**TEXT EXTRACT**

16) This final picture shows the rocker pivot slot milled clear through the rocker pivot and the specified 3/8" into the valve plate. 







More to come... Lots more.

-MB


----------



## zeeprogrammer (Nov 3, 2009)

Very nice! Great thread. I'm enjoying the detail too!
Thanks.


----------



## Metal Butcher (Nov 5, 2009)

17) Hi all. I didn't have a chance to spend any time in the shop yesterday, but today I managed about 5 hrs and made a few more pieces.
After sizing a block of brass that will become the steam chest, the cavity for the slide valve was plunge milled with a 1/2" center cutting end mill, and finished with a 1/8" end mill. The photo shows it being milled down to its proper specified height. I decided to make the steam chest as a build-up of three parts that will be soldered together, or assembled with Loc-tite.






18) The valve was made from a longer piece of brass milled to the finished width and height. This allowed it to be held in securely the vise. After milling out the 1/4' x 1/4" x .032 transfer pocket the bar was flipped over 180 degrees, and the two 1/8" channels accurately located and cut to depth prior to parting off.






19) The bearing blocks were milled to size from scrap aluminum and profiled to suit with a corner rounding end mill. The photo shows them being drilled and reamed for slithered bronze bushings (Oil-Lite's).






20) The bottom of the bearing blocks were drilled and tapped 4-40. They will be bolted from underneath the base plate using counter sunk flat head screws.






21) The bushings will be pressed into the bearing blocks after they are cut to the proper width.






22) The bearing blocks were test fitted to the base.
Amazing! They fit perfectly! The careful layout, drilling and tapping, of the base and bearing blocks just paid off. 






23) This last photo in this post shows six other pieces started today.
Top row from left to right: slide and steam chest.
Bottom row; guide, valve, nut (for valve rod), steam chest cover.






Not bad for a short day's work. 

-MB


----------



## mklotz (Nov 5, 2009)

I hope Zee takes note of how you made the valve.

That's exactly the technique I recommended to him in his thread on building his mill engine.


----------



## Metal Butcher (Nov 5, 2009)

mklotz  said:
			
		

> I hope Zee takes note of how you made the valve.
> 
> That's exactly the technique I recommended to him in his thread on building his mill engine.



Thanks Marv. I think it's a better way to make this small part, and there is also the bonus of extra material already sized, just in case.

**INFORMATION SUPPLIED**

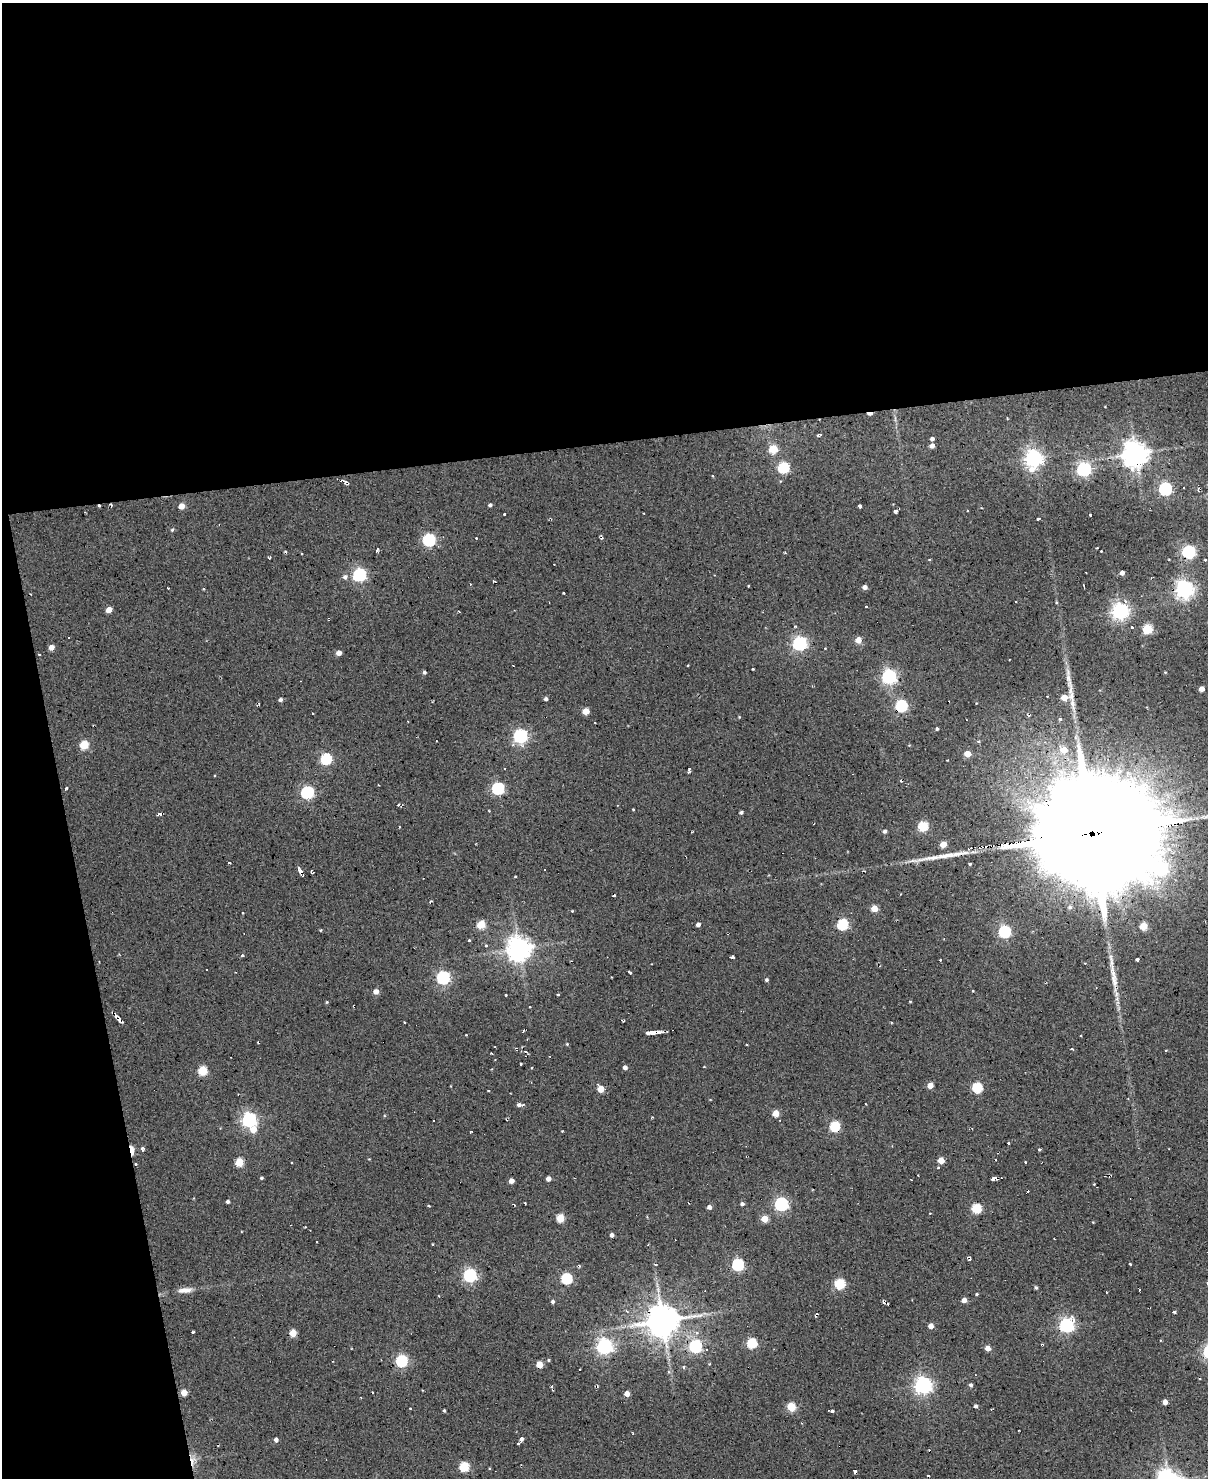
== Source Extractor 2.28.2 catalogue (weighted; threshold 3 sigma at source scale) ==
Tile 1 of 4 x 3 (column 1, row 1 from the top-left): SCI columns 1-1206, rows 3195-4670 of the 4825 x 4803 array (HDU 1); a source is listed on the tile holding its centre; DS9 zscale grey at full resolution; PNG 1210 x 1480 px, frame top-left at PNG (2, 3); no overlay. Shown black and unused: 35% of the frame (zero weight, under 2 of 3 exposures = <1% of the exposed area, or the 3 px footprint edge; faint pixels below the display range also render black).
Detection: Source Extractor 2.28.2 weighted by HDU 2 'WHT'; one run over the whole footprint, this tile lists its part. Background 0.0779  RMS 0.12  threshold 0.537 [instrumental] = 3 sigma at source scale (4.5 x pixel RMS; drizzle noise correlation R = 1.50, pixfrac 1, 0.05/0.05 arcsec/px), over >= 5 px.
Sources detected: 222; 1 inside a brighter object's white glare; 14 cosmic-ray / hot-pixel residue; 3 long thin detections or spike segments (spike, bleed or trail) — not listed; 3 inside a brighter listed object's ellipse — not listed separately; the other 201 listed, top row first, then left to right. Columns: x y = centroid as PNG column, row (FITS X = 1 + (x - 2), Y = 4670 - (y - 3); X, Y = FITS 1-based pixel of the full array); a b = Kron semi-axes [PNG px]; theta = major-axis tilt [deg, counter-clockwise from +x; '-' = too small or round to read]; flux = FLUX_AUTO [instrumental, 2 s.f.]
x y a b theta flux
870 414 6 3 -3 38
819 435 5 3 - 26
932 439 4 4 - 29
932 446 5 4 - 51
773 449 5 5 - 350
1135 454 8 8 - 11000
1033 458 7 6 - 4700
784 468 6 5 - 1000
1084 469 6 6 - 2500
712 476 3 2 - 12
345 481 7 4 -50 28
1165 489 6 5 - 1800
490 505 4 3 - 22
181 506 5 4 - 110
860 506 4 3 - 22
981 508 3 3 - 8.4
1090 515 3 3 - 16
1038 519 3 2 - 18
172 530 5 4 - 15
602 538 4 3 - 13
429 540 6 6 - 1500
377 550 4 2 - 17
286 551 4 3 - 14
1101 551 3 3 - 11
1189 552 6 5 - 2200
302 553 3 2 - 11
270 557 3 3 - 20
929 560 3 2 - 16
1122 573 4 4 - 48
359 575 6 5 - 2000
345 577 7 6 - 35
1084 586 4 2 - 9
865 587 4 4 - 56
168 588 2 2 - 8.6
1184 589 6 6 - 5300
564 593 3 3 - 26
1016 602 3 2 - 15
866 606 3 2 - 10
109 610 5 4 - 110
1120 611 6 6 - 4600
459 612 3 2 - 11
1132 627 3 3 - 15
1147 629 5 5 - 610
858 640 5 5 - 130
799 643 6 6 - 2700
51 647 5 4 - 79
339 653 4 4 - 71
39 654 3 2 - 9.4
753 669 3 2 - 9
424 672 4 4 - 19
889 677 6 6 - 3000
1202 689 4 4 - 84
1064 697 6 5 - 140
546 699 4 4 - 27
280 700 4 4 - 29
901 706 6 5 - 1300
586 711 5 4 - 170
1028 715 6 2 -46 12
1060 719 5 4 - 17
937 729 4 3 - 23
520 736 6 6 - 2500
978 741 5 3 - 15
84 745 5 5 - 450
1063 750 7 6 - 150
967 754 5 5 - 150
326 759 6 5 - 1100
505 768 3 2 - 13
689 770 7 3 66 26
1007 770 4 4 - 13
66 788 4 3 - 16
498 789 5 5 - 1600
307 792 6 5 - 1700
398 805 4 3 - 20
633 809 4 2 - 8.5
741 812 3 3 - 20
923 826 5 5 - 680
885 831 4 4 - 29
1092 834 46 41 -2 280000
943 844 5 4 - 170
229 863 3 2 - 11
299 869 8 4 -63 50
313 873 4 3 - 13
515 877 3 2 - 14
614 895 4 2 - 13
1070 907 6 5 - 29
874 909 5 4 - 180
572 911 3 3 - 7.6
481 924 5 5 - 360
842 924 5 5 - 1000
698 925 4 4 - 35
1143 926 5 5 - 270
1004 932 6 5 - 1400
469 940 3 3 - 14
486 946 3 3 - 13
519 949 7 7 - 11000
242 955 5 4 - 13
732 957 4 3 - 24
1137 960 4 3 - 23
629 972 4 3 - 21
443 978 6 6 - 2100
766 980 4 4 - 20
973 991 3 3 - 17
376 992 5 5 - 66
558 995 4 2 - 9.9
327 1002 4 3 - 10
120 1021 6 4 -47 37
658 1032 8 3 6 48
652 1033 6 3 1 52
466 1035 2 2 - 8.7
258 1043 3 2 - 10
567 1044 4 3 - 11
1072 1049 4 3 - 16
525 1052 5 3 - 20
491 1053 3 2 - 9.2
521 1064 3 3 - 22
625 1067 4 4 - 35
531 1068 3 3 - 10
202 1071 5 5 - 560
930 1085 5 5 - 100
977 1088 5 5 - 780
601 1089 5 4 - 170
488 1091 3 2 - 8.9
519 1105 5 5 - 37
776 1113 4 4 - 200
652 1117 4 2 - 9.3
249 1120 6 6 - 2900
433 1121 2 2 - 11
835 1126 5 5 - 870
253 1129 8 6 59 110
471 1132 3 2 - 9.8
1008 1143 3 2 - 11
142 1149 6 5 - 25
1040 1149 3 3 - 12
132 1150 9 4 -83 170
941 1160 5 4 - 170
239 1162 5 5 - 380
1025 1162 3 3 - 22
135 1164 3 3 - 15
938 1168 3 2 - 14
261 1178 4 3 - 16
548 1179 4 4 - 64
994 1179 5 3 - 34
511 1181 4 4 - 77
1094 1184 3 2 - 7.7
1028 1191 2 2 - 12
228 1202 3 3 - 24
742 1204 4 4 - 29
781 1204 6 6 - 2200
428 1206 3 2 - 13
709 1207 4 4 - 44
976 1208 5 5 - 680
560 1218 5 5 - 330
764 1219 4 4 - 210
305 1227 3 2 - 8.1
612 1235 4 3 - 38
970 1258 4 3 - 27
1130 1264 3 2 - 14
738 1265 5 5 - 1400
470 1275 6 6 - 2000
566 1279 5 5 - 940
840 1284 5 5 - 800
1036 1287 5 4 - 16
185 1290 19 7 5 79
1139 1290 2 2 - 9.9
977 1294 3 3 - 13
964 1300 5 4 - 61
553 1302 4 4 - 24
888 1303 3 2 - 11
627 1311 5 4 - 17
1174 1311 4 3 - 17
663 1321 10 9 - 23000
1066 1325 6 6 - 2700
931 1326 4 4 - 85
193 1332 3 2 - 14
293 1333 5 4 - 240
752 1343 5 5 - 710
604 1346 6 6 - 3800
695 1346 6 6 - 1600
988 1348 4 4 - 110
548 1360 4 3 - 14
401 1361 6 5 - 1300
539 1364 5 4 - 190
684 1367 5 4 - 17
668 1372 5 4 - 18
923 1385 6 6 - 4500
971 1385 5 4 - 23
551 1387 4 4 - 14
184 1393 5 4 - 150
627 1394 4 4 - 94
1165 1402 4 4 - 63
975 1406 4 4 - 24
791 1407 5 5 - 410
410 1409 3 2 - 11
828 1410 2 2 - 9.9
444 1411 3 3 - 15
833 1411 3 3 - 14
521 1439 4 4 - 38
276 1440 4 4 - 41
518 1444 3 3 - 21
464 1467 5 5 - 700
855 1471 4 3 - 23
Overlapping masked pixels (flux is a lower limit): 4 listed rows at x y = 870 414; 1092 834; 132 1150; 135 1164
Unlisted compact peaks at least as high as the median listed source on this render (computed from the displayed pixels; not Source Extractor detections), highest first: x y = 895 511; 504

**DO THIS**
In the forum thread above, what tool was used to plunge mill the cavity for the slide valve in the steam chest?

**EXERCISE ANSWER**
A 1/2" center cutting end mill.